Paper solution to packaging crisis
Timber and plant-based packaging from recycled, certified and responsibly managed forests can replace plastic packaging.
Ever since Blue Planet II hit our screens last winter, plastic – and plastic packaging – has been at the forefront of the national and international policy debate. Indeed, Soil Association research suggests as many as 88% of people want to reduce their consumption of plastic packaging.
One of the great questions in the quest to reduce waste plastic is whether paper or card offers a solution to the plastic crisis. We know some products need to be packaged in plastic for food safety reasons, to increase shelf life or for ease of transportation, but for those items that don’t need plastic, do paper or card offer a credible alternative?
Morrisons recently announced it was bringing back the traditional brown paper bag for groceries in an effort to save an estimated 150 million plastic bags every year.
Despite public concern about single use plastic, the decision was met with some scepticism by the Environment Agency and WRAP, the industry body for waste management. Indeed, many packaging producers have rushed to the defence of plastic as the sensible packaging solution for many products.
Some of the arguments against paper packaging are well-known – that it’s bulkier, heavier and takes more energy and water to make and transport. In other words, the carbon footprint of paper and card is actually greater than that of plastic.
These arguments ignore the work being done by some of the world’s leading cardboard manufacturers to increase levels of renewable energy use, recycle the non-fibre elements of processed wood to generate heat and electricity on site, and dramatic reductions of the water used in their processes. Arguments also ignore the wider, long-lasting issues with plastic.
Soil Association Certification Forestry, as one of the biggest forest management and chain of custody certification bodies in the UK - certifying to both FSC® and PEFCTM standards - is well positioned to inform this debate.
Plastic is designed to last - over 500 years! Yet, completely illogically, 50 percent of them are single use. An estimated 12.7 million tonnes of plastic end up in the ocean each year, including the great South Pacific Garbage Patch, estimated to be three times the size of France.
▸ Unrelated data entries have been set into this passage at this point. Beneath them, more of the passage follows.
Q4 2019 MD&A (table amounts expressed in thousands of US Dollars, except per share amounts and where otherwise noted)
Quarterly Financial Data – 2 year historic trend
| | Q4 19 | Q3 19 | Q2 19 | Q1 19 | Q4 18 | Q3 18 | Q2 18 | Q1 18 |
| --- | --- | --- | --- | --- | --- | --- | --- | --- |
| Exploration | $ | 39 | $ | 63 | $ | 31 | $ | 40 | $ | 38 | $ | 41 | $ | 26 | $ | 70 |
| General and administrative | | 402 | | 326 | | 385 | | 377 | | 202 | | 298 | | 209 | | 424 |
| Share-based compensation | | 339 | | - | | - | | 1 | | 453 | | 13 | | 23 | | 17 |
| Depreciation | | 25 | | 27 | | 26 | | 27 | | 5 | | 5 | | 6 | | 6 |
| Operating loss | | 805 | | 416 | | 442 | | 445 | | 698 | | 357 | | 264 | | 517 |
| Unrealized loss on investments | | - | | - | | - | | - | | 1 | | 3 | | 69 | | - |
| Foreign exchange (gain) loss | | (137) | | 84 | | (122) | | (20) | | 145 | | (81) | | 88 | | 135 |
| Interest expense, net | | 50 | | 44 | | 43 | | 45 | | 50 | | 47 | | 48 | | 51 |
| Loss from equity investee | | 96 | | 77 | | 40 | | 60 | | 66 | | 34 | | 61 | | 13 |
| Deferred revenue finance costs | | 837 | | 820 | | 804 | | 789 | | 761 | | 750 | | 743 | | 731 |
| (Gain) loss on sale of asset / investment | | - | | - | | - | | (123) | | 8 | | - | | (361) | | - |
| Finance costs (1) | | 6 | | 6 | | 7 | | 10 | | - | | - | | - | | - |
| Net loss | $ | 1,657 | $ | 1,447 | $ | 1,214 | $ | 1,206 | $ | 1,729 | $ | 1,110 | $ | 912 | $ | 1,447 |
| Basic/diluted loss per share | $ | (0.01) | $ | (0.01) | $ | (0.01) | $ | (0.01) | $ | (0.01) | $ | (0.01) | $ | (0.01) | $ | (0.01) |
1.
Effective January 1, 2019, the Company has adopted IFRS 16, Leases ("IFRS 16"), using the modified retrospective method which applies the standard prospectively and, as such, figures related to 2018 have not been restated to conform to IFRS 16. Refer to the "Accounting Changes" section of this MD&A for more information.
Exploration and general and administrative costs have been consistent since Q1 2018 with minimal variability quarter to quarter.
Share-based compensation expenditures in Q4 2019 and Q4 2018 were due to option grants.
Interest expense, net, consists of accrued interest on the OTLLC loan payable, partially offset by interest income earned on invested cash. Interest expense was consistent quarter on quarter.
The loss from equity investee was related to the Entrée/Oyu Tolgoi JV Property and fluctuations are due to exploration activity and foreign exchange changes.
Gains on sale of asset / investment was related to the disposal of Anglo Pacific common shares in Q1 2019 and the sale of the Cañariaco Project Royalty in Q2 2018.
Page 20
While some plastics may break down into much smaller pieces over time, these tiny pieces become micro pollution that leech into waterways and the food we eat.
Researchers at the University of Manchester recently found that a British river has the highest levels of microplastic pollution recorded anywhere in the world. Most ocean plastic is at plankton level – alarming given that plankton provide 50 percent of all the oxygen we breathe.
‘Compostable’ plastics – seen by many as a possible packaging solution – largely require industrial composting and can pollute the recyclability of ‘normal’ plastics if they get into the regular recycling stream.
While these plastics may one day provide a solution, the current lack of clarity on methods of disposal is a major hindrance to efforts to reduce the plastic that ends up as waste and in the environment.
In contrast, the wood fibre used to produce paper, card and cardboard production is highly recyclable, with packaging materials having the highest recycled content of any consumer products.
The paper recycling rate in Europe reached a near theoretical maximum of 71.5 percent in 2015, up from just 50 percent in 1998. In contrast, figures released earlier this year show plastic recycling on the continent is languishing at 40.9 percent, despite global concern.
The paper industry has been a driving force in achieving this high recycling rate. Since 2000, the European paper value chain has been committed to increasing recycling, in part by joining efforts to remove obstacles that had previously hampered paper recycling in Europe.
These efforts to create a paper fibre loop offer the current EU-level discussions on the Circular Economy a clear and workable model to be followed.
Forests managed responsibly are, of course, not just sources of a raw material. When managed to internationally-recognised schemes like FSC or PEFC they can deliver beautiful landscapes, clean water, and habitats for a range of wildlife.
They support tourism and well-being. They also act as carbon sinks, trapping more carbon within them than nearly all other landscapes. All things that fossil-fuel derived alternatives cannot do.
As demand for paper and card products increase in the wake of world-wide concern about plastic, the economic value of productive forests will increase.
Certified forests that meet independently verified standards on social, environmental and economic factors will become more important to reduce irresponsible loss of natural forests. Shoppers who want to purchase timber, paper and packaging products that are responsibly sourced should look for the FSC or PEFC logos for reassurance.
A shift away from plastic packaging is essential, and while such system change can seem daunting, with a supportive policy environment major shifts can happen quickly.
The landfill tax in 1996 and plastic bag levy in 2015 are good examples of this. In the meantime, timber and plant-based solutions from recycled, certified and responsibly managed sources can be a solution to much of the packaging we currently create from plastic.